• Dados para análise

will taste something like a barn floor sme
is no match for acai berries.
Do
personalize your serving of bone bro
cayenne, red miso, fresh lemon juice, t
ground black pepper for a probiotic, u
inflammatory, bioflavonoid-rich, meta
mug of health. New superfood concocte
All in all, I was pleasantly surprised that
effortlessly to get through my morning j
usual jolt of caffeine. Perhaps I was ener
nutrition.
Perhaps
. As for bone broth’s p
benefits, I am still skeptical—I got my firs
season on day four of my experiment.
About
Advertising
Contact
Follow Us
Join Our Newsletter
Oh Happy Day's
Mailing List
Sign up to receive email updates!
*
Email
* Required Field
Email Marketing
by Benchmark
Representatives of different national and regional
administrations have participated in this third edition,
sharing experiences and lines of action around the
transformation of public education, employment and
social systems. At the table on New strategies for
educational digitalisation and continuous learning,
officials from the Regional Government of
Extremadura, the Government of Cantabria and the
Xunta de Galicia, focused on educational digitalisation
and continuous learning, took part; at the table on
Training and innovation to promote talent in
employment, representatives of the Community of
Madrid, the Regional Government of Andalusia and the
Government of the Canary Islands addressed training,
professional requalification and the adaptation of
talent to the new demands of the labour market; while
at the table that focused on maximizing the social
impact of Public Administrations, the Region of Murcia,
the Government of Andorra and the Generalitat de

==

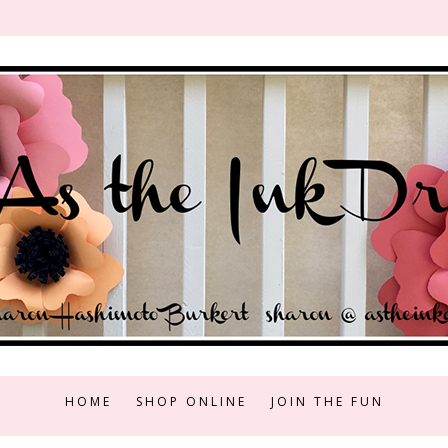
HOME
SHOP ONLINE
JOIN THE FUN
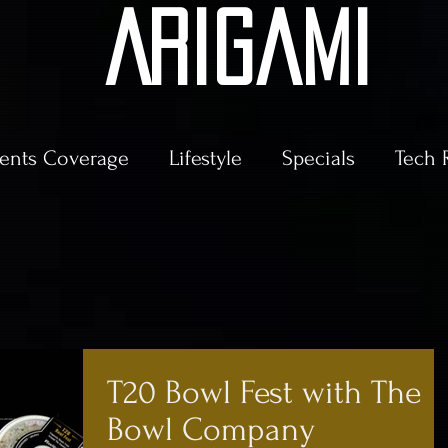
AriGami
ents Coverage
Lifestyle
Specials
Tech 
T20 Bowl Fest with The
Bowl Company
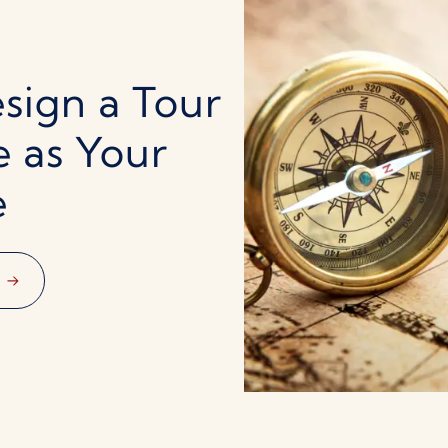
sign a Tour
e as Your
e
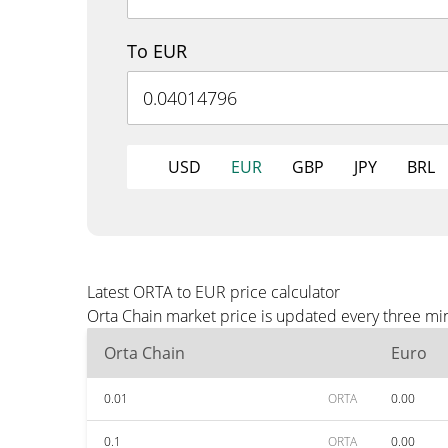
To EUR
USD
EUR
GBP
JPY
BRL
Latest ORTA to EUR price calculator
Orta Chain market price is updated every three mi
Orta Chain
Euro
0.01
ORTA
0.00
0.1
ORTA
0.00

...

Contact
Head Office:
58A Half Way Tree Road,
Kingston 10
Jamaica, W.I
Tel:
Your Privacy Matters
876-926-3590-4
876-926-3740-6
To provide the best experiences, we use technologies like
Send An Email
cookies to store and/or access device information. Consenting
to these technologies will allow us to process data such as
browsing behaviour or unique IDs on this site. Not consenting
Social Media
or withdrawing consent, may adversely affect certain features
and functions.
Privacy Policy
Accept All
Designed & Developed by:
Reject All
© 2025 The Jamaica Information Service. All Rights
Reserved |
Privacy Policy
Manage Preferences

• Objetivo do exercício
Reproduza sem nenhuma alteração o trecho dos registros acima que vai da linha que contém "will taste something like a barn floor sme" até a linha que contém "the Government of Andorra", incluindo as duas.

• Resposta escrita
will taste something like a barn floor sme
is no match for acai berries.
Do
personalize your serving of bone bro
cayenne, red miso, fresh lemon juice, t
ground black pepper for a probiotic, u
inflammatory, bioflavonoid-rich, meta
mug of health. New superfood concocte
All in all, I was pleasantly surprised that
effortlessly to get through my morning j
usual jolt of caffeine. Perhaps I was ener
nutrition.
Perhaps
. As for bone broth’s p
benefits, I am still skeptical—I got my firs
season on day four of my experiment.
About
Advertising
Contact
Follow Us
Join Our Newsletter
Oh Happy Day's
Mailing List
Sign up to receive email updates!
*
Email
* Required Field
Email Marketing
by Benchmark
Representatives of different national and regional
administrations have participated in this third edition,
sharing experiences and lines of action around the
transformation of public education, employment and
social systems. At the table on New strategies for
educational digitalisation and continuous learning,
officials from the Regional Government of
Extremadura, the Government of Cantabria and the
Xunta de Galicia, focused on educational digitalisation
and continuous learning, took part; at the table on
Training and innovation to promote talent in
employment, representatives of the Community of
Madrid, the Regional Government of Andalusia and the
Government of the Canary Islands addressed training,
professional requalification and the adaptation of
talent to the new demands of the labour market; while
at the table that focused on maximizing the social
impact of Public Administrations, the Region of Murcia,
the Government of Andorra and the Generalitat de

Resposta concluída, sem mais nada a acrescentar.